━━━ Belge Metni ━━━
Ancak gençlerin Macron’un 2. kez seçilmesi durumunda, onların “Kölelik düzeyinde bir çalışma dünyasının kesinleşmesi, emeklilik kavramının tamamen unutulması anlamına geldiğini bildiklerini varsayar isek, bunun bir motivasyon oluşturacağını ve “Oy Vermeyen

“Gençler” kategorisinin sandığa yöneleceğini düşünülüyordu.(Her ne kadar az bir olasılık olsa da!)

Ayrıca Sol’un 2. Tur şansının daha önceki seçimlerden daha fazla olasılık dahlinde olduğu hesap edilerek , gençlerin ve Banliyö halkının sandığa yönelmesi(yöneltilmesi) mümkün gözüküyordu..

Ama, gerek banliyö işçileri, gerekse son dönemde gençler, hafızalarında biliyorlardı ki “Benim bir tek düşmanım var o da Finans Kapital”(F.Holland’ın 2017 seçimlerinde son konuşmasından)..diyenlerden en ağır darbeyi yemişlerdi… Bunu unutmadılar. Bu nedenledir ki, seçimleri” sermayedarlar-Milyarderler (bir başka düzeyde Beyaz Katolik Fransızlar) arası bir parsa kapma yarışı” olarak görme bu kesimde ağırlıkla kaldı. Fransa’da halkın önümüzdeki yıllarda “Milyarderlerin İktidarının yerleşmesi mi?-Halkın biraz nefes alarak yeniden özgürlük yolunu seçmeye mi yöneleceği” kararının alınacağı bir safhada geçen birinci tur, Veba-Kolera arası bir seçimle (seçmeme ile) sonuçlandı.

1.Tur seçimleri öncesi yapılan tahminler, kamu oyu yoklamaları aşağı yukarı tuttu. Sadece J. L. Mélenchon için yapılanlar hariç!
━━━
**İş Talimatları:**
**1)** Fransa seçimleri yazısına göre 1. tur öncesi yapılan tahminler hangi aday için tutmadı?
**2)** Fransa seçimleri yazısındaki "1.Tur seçimleri öncesi yapılan tahminler, kamu oyu yoklamaları aşağı yukarı tuttu." cümlesini İngilizceye çevirin.
**3)** Fransa seçimleri yazısını son cümlesinden sonra sürdürün.
Aşağıdaki kayıtlar, Fransa seçimleri yazısından ayrı bir malzemedir.
━━━ Veriler ━━━
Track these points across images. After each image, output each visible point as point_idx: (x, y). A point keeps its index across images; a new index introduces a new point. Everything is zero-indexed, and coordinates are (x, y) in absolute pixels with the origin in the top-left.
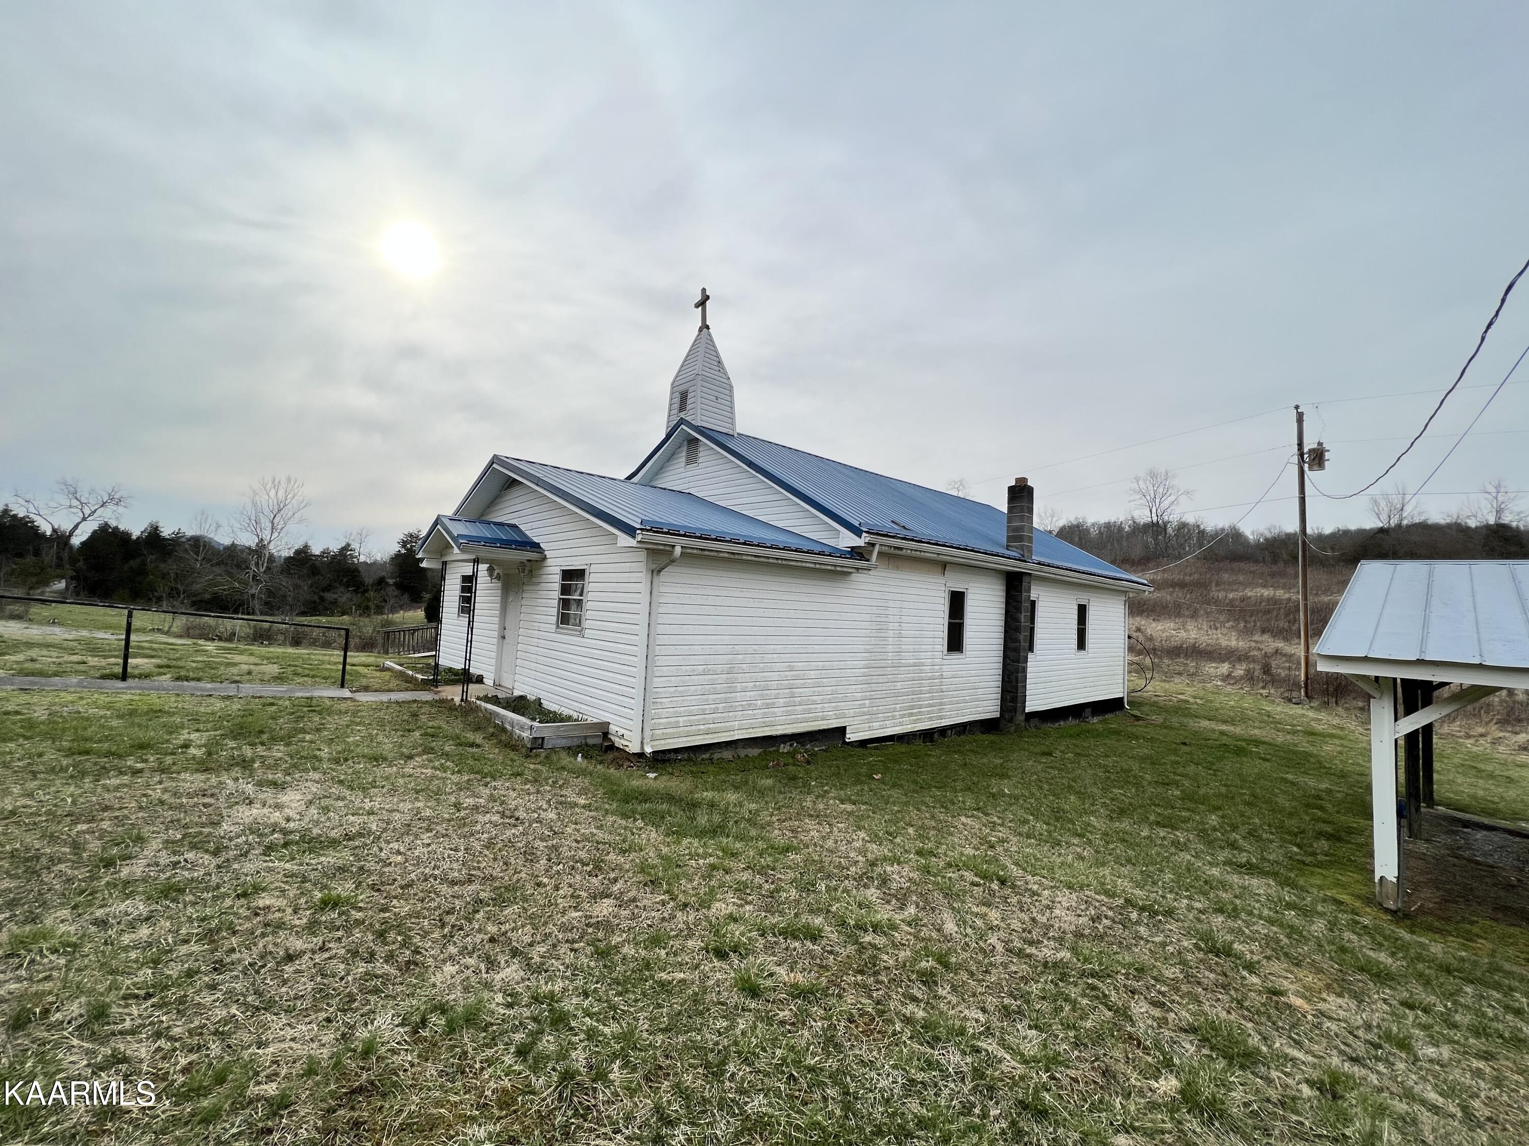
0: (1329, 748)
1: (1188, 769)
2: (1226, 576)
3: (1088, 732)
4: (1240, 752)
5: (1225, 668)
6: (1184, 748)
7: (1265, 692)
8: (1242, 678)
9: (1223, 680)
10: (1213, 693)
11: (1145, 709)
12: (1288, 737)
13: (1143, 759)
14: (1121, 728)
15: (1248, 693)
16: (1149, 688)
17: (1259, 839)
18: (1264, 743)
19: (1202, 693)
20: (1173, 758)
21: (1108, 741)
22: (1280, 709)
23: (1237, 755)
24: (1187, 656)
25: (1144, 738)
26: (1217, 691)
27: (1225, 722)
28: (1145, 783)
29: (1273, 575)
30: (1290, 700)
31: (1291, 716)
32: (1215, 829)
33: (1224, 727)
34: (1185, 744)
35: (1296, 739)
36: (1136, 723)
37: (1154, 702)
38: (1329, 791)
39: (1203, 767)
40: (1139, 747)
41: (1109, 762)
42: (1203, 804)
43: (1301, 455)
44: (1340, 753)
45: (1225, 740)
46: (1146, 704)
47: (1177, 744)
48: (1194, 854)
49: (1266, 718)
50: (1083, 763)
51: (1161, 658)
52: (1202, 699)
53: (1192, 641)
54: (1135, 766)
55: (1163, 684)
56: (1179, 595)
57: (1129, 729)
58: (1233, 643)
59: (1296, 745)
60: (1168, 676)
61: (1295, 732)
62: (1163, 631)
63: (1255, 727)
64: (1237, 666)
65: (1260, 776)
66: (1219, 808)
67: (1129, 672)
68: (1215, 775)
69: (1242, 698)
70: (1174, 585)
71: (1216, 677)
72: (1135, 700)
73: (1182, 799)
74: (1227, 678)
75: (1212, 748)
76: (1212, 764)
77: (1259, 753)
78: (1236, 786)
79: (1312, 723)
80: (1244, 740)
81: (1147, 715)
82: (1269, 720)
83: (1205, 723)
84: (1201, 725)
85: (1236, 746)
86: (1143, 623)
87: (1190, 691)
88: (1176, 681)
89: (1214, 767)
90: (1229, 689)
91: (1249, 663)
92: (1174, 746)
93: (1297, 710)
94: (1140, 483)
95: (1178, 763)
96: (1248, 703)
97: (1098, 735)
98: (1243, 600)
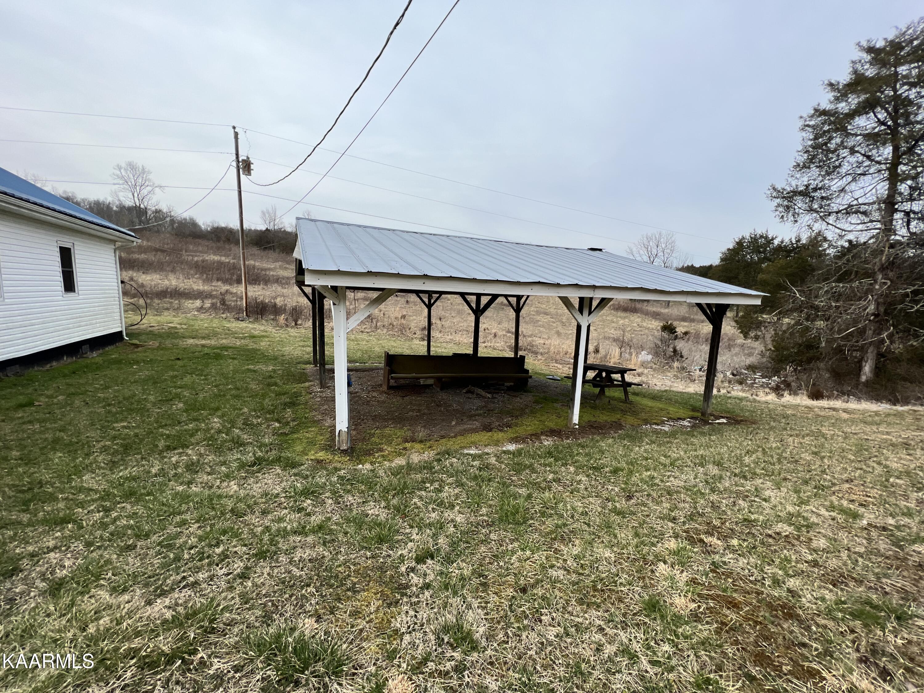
0: (263, 344)
1: (185, 379)
2: (191, 247)
3: (87, 367)
4: (218, 357)
5: (198, 303)
6: (178, 362)
7: (224, 316)
8: (210, 308)
9: (198, 311)
10: (192, 320)
11: (143, 337)
12: (242, 341)
13: (144, 382)
14: (122, 357)
15: (214, 317)
16: (144, 321)
17: (252, 426)
18: (230, 347)
19: (185, 321)
20: (171, 373)
21: (108, 372)
22: (235, 325)
23: (217, 359)
24: (171, 297)
25: (144, 361)
26: (195, 318)
27: (203, 338)
28: (149, 405)
29: (218, 248)
30: (238, 319)
31: (241, 328)
32: (219, 432)
33: (203, 342)
34: (178, 359)
35: (246, 342)
36: (136, 350)
37: (150, 331)
38: (274, 371)
39: (196, 375)
40: (140, 370)
41: (110, 393)
42: (204, 409)
43: (238, 161)
44: (269, 345)
45: (206, 350)
46: (143, 334)
47: (172, 360)
48: (209, 469)
49: (227, 332)
50: (77, 403)
51: (151, 299)
52: (185, 325)
53: (174, 287)
54: (138, 390)
55: (156, 318)
56: (160, 256)
57: (130, 356)
58: (201, 288)
59: (247, 346)
60: (159, 312)
61: (244, 338)
62: (152, 280)
63: (222, 339)
64: (206, 301)
65: (235, 371)
66: (218, 409)
67: (126, 311)
68: (206, 379)
69: (212, 321)
70: (157, 250)
71: (193, 309)
72: (134, 331)
73: (186, 411)
74: (200, 309)
75: (198, 358)
76: (202, 370)
77: (228, 355)
78: (223, 384)
79: (252, 331)
80: (218, 348)
81: (145, 342)
82: (230, 333)
83: (191, 341)
84: (188, 343)
85: (214, 353)
86: (135, 275)
87: (176, 320)
88: (165, 314)
89: (205, 373)
90: (202, 316)
91: (213, 299)
92: (170, 362)
93: (243, 324)
94: (122, 171)
95: (176, 376)
96: (216, 323)
97: (99, 367)
98: (203, 261)
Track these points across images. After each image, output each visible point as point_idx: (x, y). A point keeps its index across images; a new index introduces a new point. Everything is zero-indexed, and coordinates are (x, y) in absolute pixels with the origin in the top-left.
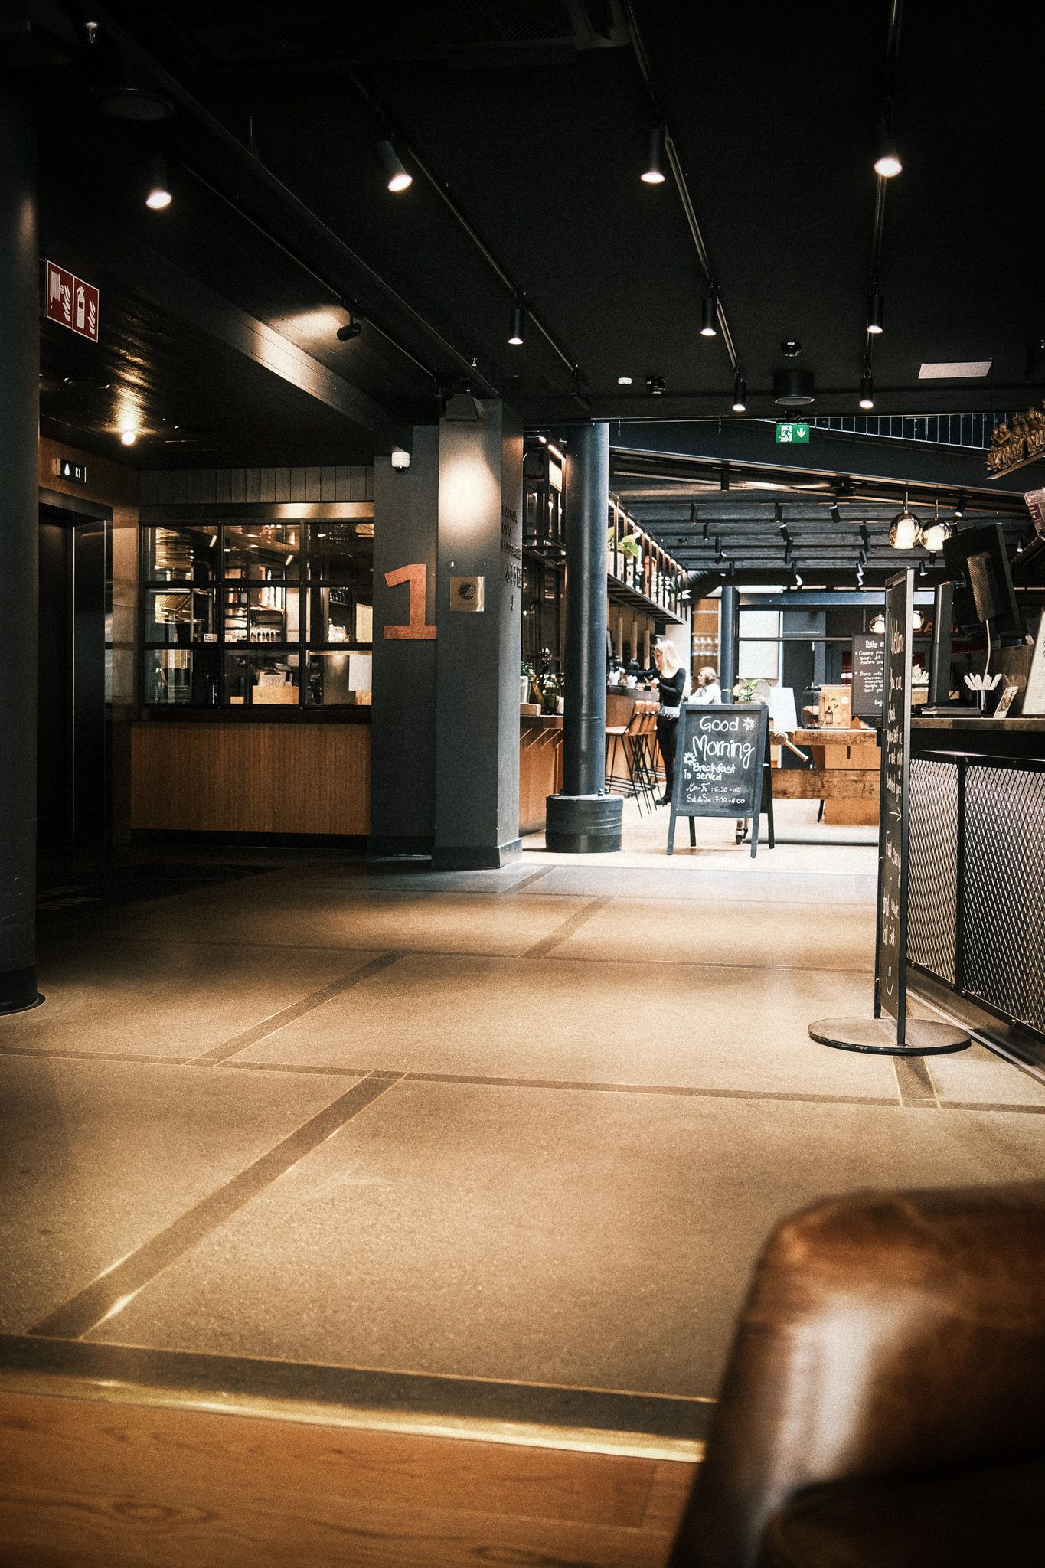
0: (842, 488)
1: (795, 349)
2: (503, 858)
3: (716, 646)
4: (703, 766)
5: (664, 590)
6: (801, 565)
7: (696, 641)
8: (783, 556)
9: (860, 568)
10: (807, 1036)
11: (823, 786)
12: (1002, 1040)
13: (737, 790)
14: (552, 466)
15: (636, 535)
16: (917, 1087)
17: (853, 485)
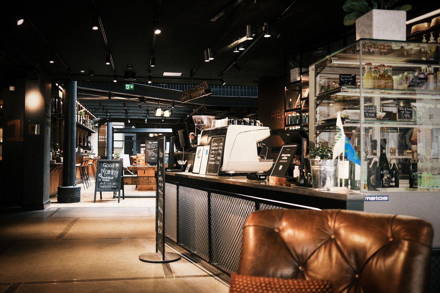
0: (142, 100)
1: (131, 67)
2: (45, 206)
3: (105, 138)
4: (104, 177)
5: (91, 124)
6: (130, 117)
7: (100, 137)
8: (125, 115)
9: (146, 119)
10: (138, 259)
11: (137, 181)
12: (189, 256)
13: (114, 184)
14: (60, 92)
15: (84, 110)
16: (168, 272)
17: (145, 99)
━━━
**Görev Sonuçları:**
**1)** J. L. Mélenchon için.

**2)** The forecasts and public opinion polls made before the first round of the elections turned out to be roughly accurate.

**3)**
Bu sermaye gurupları- Milyarderlerin ilk manipülasyonu idi. Şöyle ki; 1. Tur son günlere kadar Macron-Le Pen -Mélenchon oy oranları hata payı (+ – % 2) ilave edilse bile mevcut sonuçları hemen hemen öngörebiliyordu. Sadece Mélenchon bu kategori içinde olamadı.

1.Turun son günlerinde tüm araştırıma şirketlerin yayınladığı ortalama oy oranları Macron için %27 Le Pen için %22 Mélenchon için ise en yüksek oran %17 civarında idi.

Hiçbir araştırma şirketi Le Pen ile hemen hemen eşit düzeyde bir Mélenchon oy oranı vermedi!

Anket şirketleri manipülasyon yaparak Mémenchon’u engelledi demiyorum, ama hiçbir şirketin Mélenchon’u % 20’lerde bir oy oranında göstermedikleri de bir vaka!

Mélenchon “Yararlı oy-solun 2. Tur şansı” üzerinde oynamakta idi. Bu mümkün ola bilir bir durumdu da. Yoksulların, banliyö halkının ve gençlerin böyle bir olasılıkta ilgilerinin ve oy verme isteklerinin artacağı, eğilimlerinin de Sol-Mélenchon yönüne kayacağı gözleniyordu.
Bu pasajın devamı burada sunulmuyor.